# Germany.



## Wooie1958 (Jun 10, 2018)

Germany in September      :drive:      emissions sticker ordered       :idea:      never been before          :rolleyes2:          will it be full of foreigners


----------



## mark61 (Jun 10, 2018)

Guess, there'll be a few English there.  Suppose I better get a sticker. Never bothered before. Going in July.


----------



## Wooie1958 (Jun 10, 2018)

Very quick and easy here Mark        Online-application environmental zone sticker - Berlin.de


----------



## witzend (Jun 10, 2018)

There will be plenty of French


----------



## Rollin (Jun 13, 2018)

I've just crossed Germany from Cologne to Berlin, taking the slow scenic route. I haven't seen a single other UK motorhomer, nor any French. A handful of Dutch, everyone else is German.

Weather has been fantastic, lots of gorgeous scenery, free or cheap (< €10) stellplatze almost everywhere. Of course they don't have much of a seaside (I was further south anyway) but there are various freshwater lakes around that are great for swimming (no waves or - obviously - salt). It seems even the smallest towns will have really well maintained outdoor pools for €3 or €4. Bars are cheap too, half a litre of beer is usually €3.50. I highly recommend it.

edit: Try to keep a good supply of €1 and 50¢ coins with you - a lot of the government-run aires have parking machines that only accept coins (no cards or notes).


----------



## Beemer (Jun 13, 2018)

We have just booked the Chunnel for September, and heading for Bavaria for a 2 week ramble.

— Exercise tasks —
[1] Answer these questions from the Germany travel thread:
(a) In which month does Wooie1958 plan to go to Germany?
(b) According to Rollin, what does half a litre of beer usually cost?
(c) Where is Beemer heading, and for how long?
[2] Return the passage of the Germany travel thread between "There will be" and "cards or notes).", inclusive.
[3] Resume the Germany travel thread from the point where it ends.
Nothing in the items is needed for this work.

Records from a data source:
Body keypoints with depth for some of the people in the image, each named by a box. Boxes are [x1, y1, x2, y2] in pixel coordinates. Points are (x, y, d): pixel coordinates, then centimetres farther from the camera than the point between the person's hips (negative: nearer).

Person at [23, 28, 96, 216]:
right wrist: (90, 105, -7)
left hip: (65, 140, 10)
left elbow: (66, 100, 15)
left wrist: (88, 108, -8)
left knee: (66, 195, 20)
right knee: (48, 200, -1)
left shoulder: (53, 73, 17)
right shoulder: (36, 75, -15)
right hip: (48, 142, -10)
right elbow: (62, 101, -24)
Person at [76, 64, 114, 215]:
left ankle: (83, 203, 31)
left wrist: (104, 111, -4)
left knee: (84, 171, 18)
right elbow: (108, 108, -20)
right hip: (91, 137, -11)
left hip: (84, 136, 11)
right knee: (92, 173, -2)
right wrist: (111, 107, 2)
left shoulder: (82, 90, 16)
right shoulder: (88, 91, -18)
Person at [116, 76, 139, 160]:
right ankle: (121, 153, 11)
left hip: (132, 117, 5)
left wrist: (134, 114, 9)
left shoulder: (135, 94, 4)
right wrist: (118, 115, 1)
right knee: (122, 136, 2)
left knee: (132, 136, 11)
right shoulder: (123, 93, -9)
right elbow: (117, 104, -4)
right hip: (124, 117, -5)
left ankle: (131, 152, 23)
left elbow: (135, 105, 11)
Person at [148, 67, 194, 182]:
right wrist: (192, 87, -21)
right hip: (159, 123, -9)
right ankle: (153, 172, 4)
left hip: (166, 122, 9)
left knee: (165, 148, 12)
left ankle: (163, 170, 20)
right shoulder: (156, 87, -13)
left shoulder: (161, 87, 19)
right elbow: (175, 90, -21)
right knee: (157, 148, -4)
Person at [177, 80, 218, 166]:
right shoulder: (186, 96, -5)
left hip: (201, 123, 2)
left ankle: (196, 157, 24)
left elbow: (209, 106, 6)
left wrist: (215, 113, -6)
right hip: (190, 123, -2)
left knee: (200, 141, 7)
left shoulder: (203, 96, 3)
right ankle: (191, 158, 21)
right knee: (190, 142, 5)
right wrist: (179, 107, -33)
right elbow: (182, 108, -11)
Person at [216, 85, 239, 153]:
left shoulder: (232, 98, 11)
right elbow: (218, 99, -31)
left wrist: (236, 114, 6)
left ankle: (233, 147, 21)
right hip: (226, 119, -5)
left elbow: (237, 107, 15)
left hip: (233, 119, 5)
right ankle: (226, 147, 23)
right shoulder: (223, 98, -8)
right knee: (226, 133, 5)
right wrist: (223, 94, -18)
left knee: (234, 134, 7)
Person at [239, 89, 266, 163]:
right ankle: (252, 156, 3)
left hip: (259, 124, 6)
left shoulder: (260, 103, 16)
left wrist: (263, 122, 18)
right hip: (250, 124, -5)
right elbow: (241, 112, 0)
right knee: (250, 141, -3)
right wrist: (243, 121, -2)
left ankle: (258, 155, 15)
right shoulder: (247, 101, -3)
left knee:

— Task answers —
[1]
(a) September.
(b) €3.50.
(c) Bavaria, for a 2 week ramble.

[2]
There will be plenty of French


----------



## Rollin (Jun 13, 2018)

I've just crossed Germany from Cologne to Berlin, taking the slow scenic route. I haven't seen a single other UK motorhomer, nor any French. A handful of Dutch, everyone else is German.

Weather has been fantastic, lots of gorgeous scenery, free or cheap (< €10) stellplatze almost everywhere. Of course they don't have much of a seaside (I was further south anyway) but there are various freshwater lakes around that are great for swimming (no waves or - obviously - salt). It seems even the smallest towns will have really well maintained outdoor pools for €3 or €4. Bars are cheap too, half a litre of beer is usually €3.50. I highly recommend it.

edit: Try to keep a good supply of €1 and 50¢ coins with you - a lot of the government-run aires have parking machines that only accept coins (no cards or notes).

[3]
Last time we were there was in 1991, when we hired a motorhome from Paderborn and toured down the Rhine to include Neuschwanzstein in our itinerary.
I have my Plakette, however, it is yellow, so won't be venturing into cities with the "dirty" van.  Using public transport in Germany is much more convenient and cheap anyway


----------



## jann (Jun 13, 2018)

Germany in September/October time is good.Plentyof stellplatz to stop at.


----------



## mark61 (Jun 13, 2018)

Off mid July, Black Forrest then over to Saxony Switzerland national park, and on to Estonia. No idea which way back yet.


----------



## redhand (Jun 14, 2018)

Been here two weeks Mosel and Rhine been great
Underwhelmed so far with Black Forest considering the romantic road and Bavaria
Didn't bother with emissions sticker as keeping away from cities, spoke with some Germans who say the police  aren't bothered seen loads of vans without them


----------



## redhand (Jun 14, 2018)

Stellplatz are generally half full only come across one that had no places
A few Brit vans no French mainly Germans and clogs


----------



## phillybarbour (Jun 14, 2018)

Trip sounds great love to hear your update when back.


----------



## Wooie1958 (Jun 19, 2018)

Still no sticker     :sad:    ordered and paid for on 10/06/2018, email conformation / order number back straight away    :dance:     how long did yours take


----------



## witzend (Jun 19, 2018)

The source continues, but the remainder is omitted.